I was home for about a month from work, and my boss was very understanding. In those days we only had internet by dial up, so it was quite painful doing any form of work. But they kindly sent home a
large paperweight Mac and some floppies so I can drudge through my boring day. The nature of the illness is that it robs you of any energy, so I worked for a bit, but mostly watched TV like a zombie which for the by and large was brutally bad in those days.
There were a spattering of cooking shows on TV during that time, I don’t believe Food Network existed or it was just being born. At any rate, I got onto Biba’s Italian Kitchen. I loved her food and how accessible she made it (like John does at from the Bartolini Kitchens). I was sleepy watching Biba when she started making a sponge for focaccia bread. Now this is interesting…I jumped up (OK, maybe I wasn’t as close to death as I may have made out I was) and grabbed the nearest scrap of paper and oil pastel (OK I may have also been drawing in bed) and scribbled down the recipe. Years later JT bought me her cookbook Trattoria Cooking which is not as impressive as I had hoped (no photos at all). But the Focaccia recipe is in it and I recently made it for a dinner party we had.
Adapted from Biba’s Trattoria Cooking
Makes one 12″ x 18″ sheet of focaccia
- 1 cup unbleached all-purpose flour
- 2 1/4 tsp quick rising dry yeast dissolved in 1/2 cup lukewarm water
- Prepare the sponge by mixing the flour and yeast water together and knead for 3-4 minutes by machine. My sponge was very wet, so I had to add quite a bit more flour to the mix. You want the sponge a little softer and sticker than a normal bread dough.
- Allow to rise in a bowl wrapped tightly with plastic wrap for 2-3 hours (I proofed my sponge in the fridge overnight, cover lightly in olive oil).

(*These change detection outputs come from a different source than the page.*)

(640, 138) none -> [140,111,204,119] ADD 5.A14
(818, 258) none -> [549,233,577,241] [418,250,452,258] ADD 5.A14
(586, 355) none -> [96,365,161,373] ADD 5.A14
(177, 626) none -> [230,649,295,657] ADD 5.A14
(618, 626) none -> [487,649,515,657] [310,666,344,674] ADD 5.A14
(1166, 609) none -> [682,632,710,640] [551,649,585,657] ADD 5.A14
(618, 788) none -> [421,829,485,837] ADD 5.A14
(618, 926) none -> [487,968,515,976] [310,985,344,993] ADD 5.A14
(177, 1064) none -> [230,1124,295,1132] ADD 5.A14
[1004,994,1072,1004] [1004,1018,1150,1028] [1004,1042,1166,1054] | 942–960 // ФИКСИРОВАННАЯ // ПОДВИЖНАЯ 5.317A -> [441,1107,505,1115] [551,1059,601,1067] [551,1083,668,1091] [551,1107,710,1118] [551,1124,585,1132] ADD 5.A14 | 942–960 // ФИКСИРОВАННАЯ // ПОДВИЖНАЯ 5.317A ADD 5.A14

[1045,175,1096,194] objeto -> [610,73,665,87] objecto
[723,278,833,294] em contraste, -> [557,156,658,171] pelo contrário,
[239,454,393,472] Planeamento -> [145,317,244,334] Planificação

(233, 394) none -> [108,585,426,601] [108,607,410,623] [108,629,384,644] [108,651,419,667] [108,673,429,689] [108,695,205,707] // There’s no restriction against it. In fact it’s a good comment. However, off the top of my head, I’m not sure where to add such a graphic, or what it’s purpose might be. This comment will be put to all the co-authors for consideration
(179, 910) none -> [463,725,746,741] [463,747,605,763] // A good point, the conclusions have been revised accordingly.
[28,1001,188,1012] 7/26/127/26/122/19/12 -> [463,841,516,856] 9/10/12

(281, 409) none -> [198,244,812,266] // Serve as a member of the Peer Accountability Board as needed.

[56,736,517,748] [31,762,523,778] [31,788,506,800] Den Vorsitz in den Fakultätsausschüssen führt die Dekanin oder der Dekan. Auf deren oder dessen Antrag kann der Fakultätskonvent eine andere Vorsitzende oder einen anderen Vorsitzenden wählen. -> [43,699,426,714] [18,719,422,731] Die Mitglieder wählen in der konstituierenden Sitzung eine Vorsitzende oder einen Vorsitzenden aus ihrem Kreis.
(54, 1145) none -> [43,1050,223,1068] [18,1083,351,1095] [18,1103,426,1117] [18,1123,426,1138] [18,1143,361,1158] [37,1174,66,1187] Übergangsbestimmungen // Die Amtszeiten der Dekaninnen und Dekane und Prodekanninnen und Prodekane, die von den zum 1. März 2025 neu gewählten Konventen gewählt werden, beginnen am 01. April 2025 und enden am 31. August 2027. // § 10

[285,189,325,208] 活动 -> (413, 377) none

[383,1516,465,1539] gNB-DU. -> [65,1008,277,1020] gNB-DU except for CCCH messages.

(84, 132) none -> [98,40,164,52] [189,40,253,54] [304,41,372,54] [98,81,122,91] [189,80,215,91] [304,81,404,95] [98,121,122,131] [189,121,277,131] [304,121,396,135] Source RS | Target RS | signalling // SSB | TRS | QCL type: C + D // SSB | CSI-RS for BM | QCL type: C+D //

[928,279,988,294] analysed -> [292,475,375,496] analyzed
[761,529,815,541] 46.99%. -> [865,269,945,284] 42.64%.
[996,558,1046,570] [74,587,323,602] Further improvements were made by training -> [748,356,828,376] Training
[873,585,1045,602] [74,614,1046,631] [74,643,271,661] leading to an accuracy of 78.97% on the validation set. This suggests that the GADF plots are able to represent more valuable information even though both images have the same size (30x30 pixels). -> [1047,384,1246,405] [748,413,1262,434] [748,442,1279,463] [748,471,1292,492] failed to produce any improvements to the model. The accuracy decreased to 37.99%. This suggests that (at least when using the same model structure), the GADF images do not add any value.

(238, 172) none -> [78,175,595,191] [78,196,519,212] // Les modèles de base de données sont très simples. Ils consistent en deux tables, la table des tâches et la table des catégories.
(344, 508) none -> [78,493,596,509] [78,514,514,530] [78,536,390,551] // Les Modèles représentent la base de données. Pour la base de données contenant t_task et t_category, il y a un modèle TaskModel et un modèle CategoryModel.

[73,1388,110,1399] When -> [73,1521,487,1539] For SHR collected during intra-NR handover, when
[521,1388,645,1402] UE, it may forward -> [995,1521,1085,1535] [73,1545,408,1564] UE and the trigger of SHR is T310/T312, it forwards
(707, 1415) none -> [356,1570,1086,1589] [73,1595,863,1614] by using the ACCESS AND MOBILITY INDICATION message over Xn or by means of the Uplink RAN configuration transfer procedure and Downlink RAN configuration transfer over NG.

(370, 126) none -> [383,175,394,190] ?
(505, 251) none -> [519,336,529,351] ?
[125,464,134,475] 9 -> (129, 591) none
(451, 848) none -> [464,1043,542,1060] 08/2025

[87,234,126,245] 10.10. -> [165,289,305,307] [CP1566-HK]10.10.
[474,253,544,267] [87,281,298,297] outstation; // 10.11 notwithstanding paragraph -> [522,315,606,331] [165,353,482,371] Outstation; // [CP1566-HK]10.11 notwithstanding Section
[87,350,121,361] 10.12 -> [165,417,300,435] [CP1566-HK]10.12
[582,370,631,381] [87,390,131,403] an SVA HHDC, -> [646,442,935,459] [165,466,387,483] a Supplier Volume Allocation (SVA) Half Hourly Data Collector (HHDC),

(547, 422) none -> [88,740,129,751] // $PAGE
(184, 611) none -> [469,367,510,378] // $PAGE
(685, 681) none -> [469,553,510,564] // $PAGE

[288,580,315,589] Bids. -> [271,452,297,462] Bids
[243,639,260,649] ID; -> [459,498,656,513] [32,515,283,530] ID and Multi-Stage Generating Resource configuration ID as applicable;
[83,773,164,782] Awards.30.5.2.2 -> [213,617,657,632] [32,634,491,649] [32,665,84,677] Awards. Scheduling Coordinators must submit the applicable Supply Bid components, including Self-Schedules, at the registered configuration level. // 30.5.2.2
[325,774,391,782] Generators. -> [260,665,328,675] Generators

Focaccia Ingredients second rising:
- 2 1/2 cups unbleached all-purpose flour
- 4 1/2 tsp quick rising dry yeast dissolved in 1 cup lukewarm water
- 1/2 cup loosely packed rosemary leaves, washed and dried
- 3 tbsp EVOO, plus extra for drizzling
- 1 tsp salt
- If you have proofed your sponge in the fridge like I did, you will need to allow it to come to room temperature.
- Combine all of the ingredients for the second rising in your mixing bowl with a dough hook attachment. Add the sponge and kneed energetically for about 5-7 minutes. After kneading, the dough should be smooth and pliable.
- Cover with a light drizzle of olive oil and tightly wrapped plastic wrap. Allow to rise in a warm, draft-free place for 2 hours.
- Preheat oven to 450°F for 30 minutes before baking. Lightly oil a 10″ x 14″ cookie sheet and roll out the foccacia until it is about 1/2″ thick or to the edges. Dimple with your fingers. Bake until focaccia is golden in colour.
- I like a chewy focaccia, so I generally brush water on the entire surface after it has finished baking (the crust won’t set hard this way). Serve warm with your best olive oil and balsamic vinegar.